Trois indices montrent qu'il est prêt : il copie vos gestes, fixe votre main quand vous signez, et s'intéresse fort à certaines choses au point que vous pourriez lui donner un mot pour ça. Aucun n'est obligatoire pour se lancer.
Entre six mois et deux ans, le cerveau de votre enfant absorbe de nouvelles associations à une vitesse qui donne le vertige. C'est la fenêtre la plus efficace pour installer les premiers signes. Passé cet âge, rien n'est perdu : beaucoup d'enfants continuent d'utiliser leurs mains bien après avoir commencé à parler.

Le principe tient en une phrase : vous dites le mot en faisant le geste, en même temps, et vous recommencez, encore et encore. Quatre choses font la différence.
La cohérence compte autant que la répétition : le même geste, pour le même mot, dans les mêmes moments du quotidien. Si la crèche utilise déjà des signes, reprenez les mêmes à la maison. Un enfant a en général besoin de voir un signe entre deux et cinq fois avant de le reproduire lui-même.
Ce qui m'a convaincue, c'est une scène très concrète : mon fils, rouge de rage, qui tapait des pieds parce qu'il voulait remonter dans les bras et n'arrivait pas à me le faire comprendre. Le jour où il a pu signer « encore » ou « fini », une partie de ces crises s'est calmée d'elle-même : il montrait quelque chose de précis, plutôt que de simplement pleurer.

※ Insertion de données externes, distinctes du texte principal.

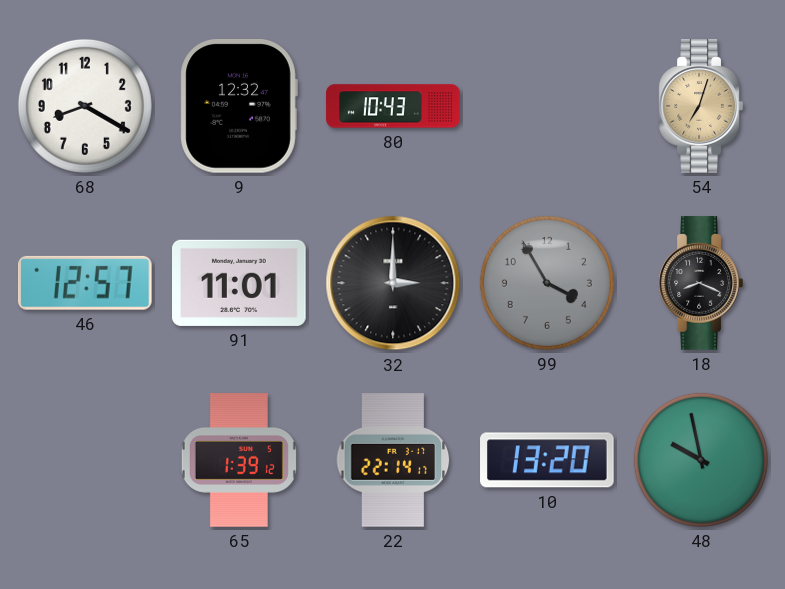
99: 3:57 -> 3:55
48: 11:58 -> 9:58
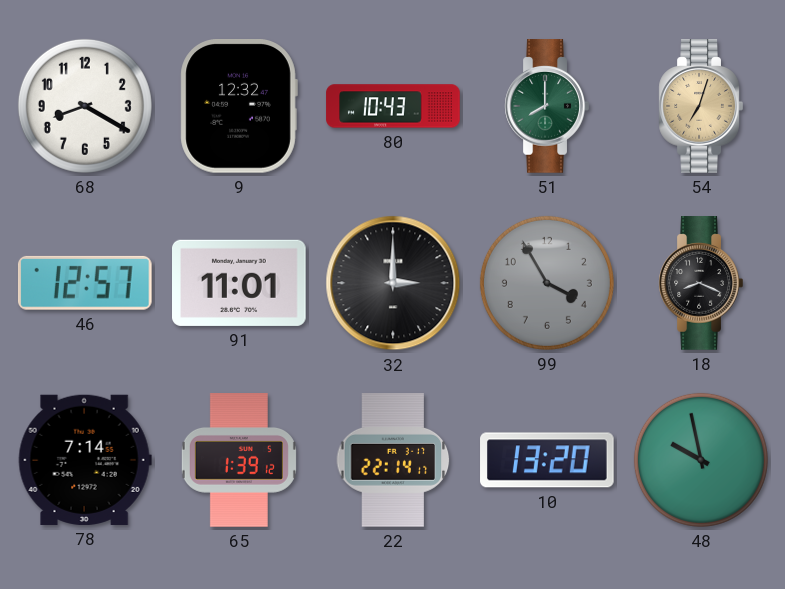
51: none -> 8:00
78: none -> 7:14
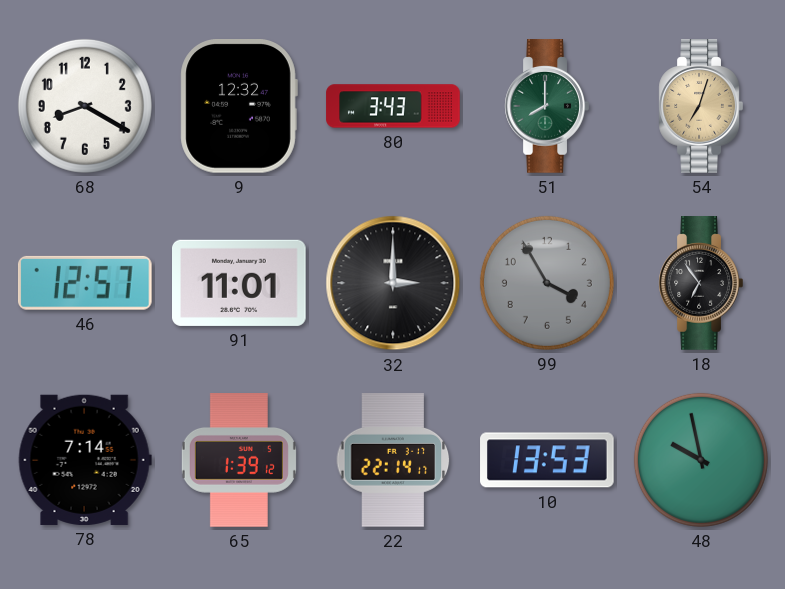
80: 10:43 -> 3:43
18: 8:19 -> 6:54
10: 13:20 -> 13:53
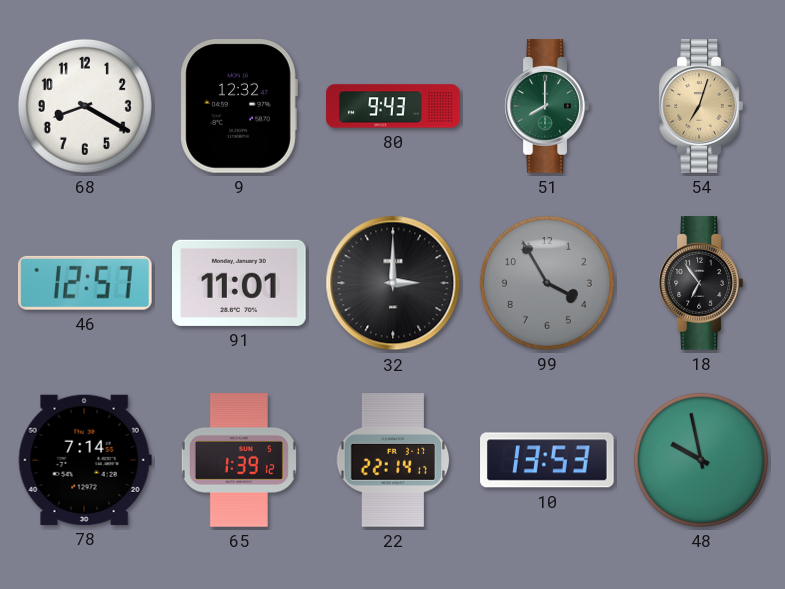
80: 3:43 -> 9:43
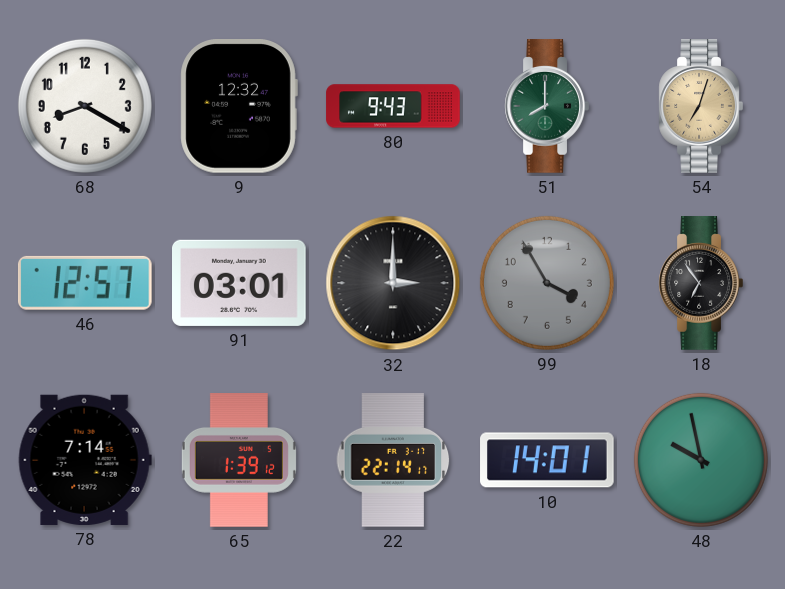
91: 11:01 -> 03:01
10: 13:53 -> 14:01
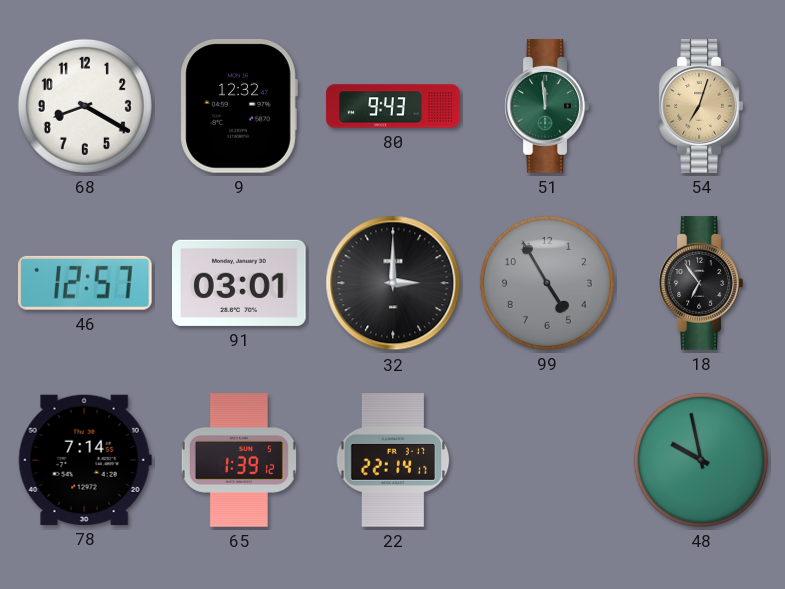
51: 8:00 -> 11:59
99: 3:55 -> 4:55
10: 14:01 -> none
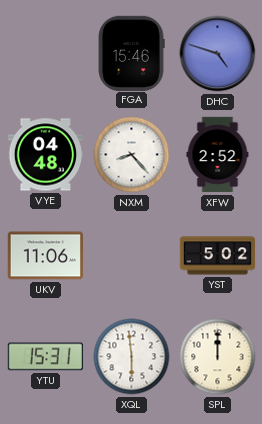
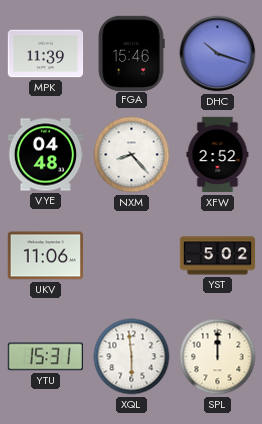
MPK: none -> 11:39
DHC: 4:48 -> 10:18
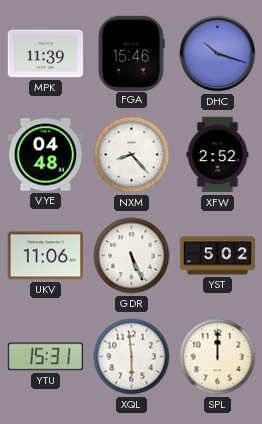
GDR: none -> 5:26
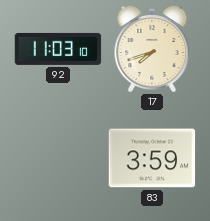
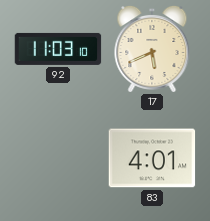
17: 7:42 -> 5:41
83: 3:59 -> 4:01
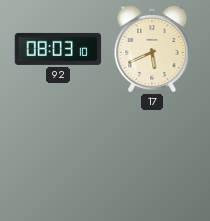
92: 11:03 -> 08:03
83: 4:01 -> none
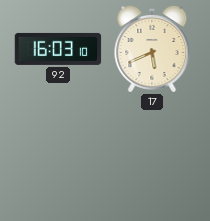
92: 08:03 -> 16:03
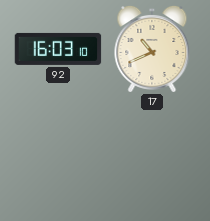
17: 5:41 -> 10:41
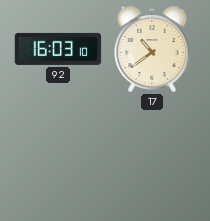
17: 10:41 -> 10:39
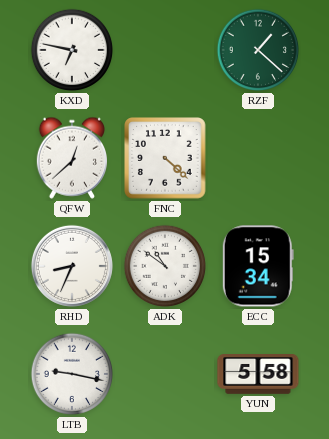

Au-delà du quotidien plus apaisé, les signes donnent accès à des idées qu'un bébé ne saurait pas encore nommer : une couleur, une émotion, une action en train de se dérouler.
Signer oblige à ralentir : se mettre à la hauteur de son bébé, attendre son regard. Beaucoup de parents ont l'impression de mieux observer leur enfant, simplement parce que signer demande de le regarder vraiment.

Il n'y a pas une seule bonne façon de faire. Certains parents avancent par imitation pure. D'autres associent les signes à des comptines ou à des lectures, ce qui fonctionne bien avec les enfants qui aiment la répétition rythmée. La méthode la plus efficace reste celle qui s'intègre sans effort dans vos habitudes : si chanter ensemble fait déjà partie de votre routine du soir, glissez-y des signes plutôt que d'inventer un nouveau moment.
Vous faites le geste devant votre bébé, en même temps que vous prononcez le mot, et vous attendez qu'il tente de le reproduire, même approximativement. Un signe fait à moitié compte déjà comme une réussite : ce n'est pas la précision du geste qui importe, mais l'intention de communiquer qu'il porte.
Non. La langue des signes pour bébé emprunte son vocabulaire à la LSF, mais sans sa grammaire ni sa syntaxe. Une trentaine de signes suffit largement pour les besoins et les émotions les plus courants.
Chez nous, le signe « encore » est resté un classique bien après que mon fils a appris à le dire à voix haute. Il le fait encore, presque par réflexe, quand un mot lui manque au milieu d'une phrase. Ça me rappelle ces sept mois où une cuillère de purée de poire suffisait à tout expliquer.